Enough is enough already. Rules are rules and penalties are penalties, and they should be called as such.
We hear all kinds of things about why the games are called the way they are this time of year, from "they're just letting them play" to "the officials don't want to make a call that could determine the outcome of the game."
Well, isn't that their job? Not to determine the outcome but to make the calls. The official calling a penalty is not what could determine the outcome of the game; it was the player who committed the penalty.
Game Six of the Stars-Sharks series is a good example of how the officials in trying not to impact the outcome in fact did just the opposite. From the middle of the second period until the early in the third overtime, there was not a single penalty called.
Basically, what this did was change the way the players were playing. The further along the game went, the nastier the scraps and later the hits. Now, there is nothing wrong with big hits, but three and four strides after the puck is gone is just late.
The penalty on Campbell that led to the Stars winning goal was a penalty. However, after all of the non-calls before it, everyone was stunned that it was called. Campbell may have even thought he could get away with it. After all it was just a little trip.

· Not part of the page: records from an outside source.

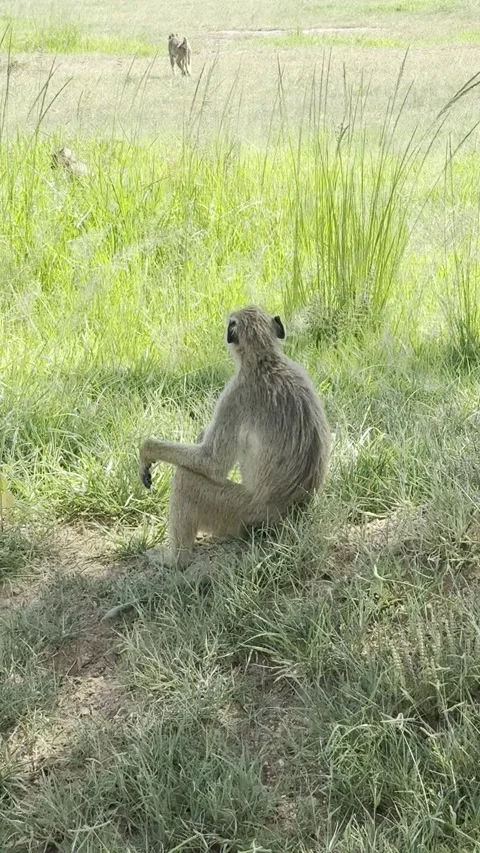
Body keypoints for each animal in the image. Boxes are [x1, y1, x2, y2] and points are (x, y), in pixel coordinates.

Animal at [139, 306, 332, 570]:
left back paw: (176, 559)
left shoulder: (235, 394)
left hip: (239, 512)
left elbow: (212, 463)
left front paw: (147, 450)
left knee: (187, 479)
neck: (264, 359)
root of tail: (292, 516)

Don't get me wrong, even with four guys calling the game, things do simply get missed when none of them are looking that way. But there is a huge difference between a couple of missed calls and shoving the whistle in their pocket for 70 minutes.
In Game One of the Western Conference Finals between Dallas and Detroit, a call was made that put the Red Wings on a two-man advantage. That call has been heavily criticized. The argument is that while it could have been a penalty, it wasn't a bad one and to put a team on a five-on-three for that kind of call just isn't right.
Well, why not? Why isn't it right? Did the penalty occur or not? If it did, then what difference does it make if the team was already on a power play?
The players are professionals. They know the rules. If they break those rules, then call the penalty. To do otherwise, especially in an inconsistent way, is what really impacts the outcome of the games.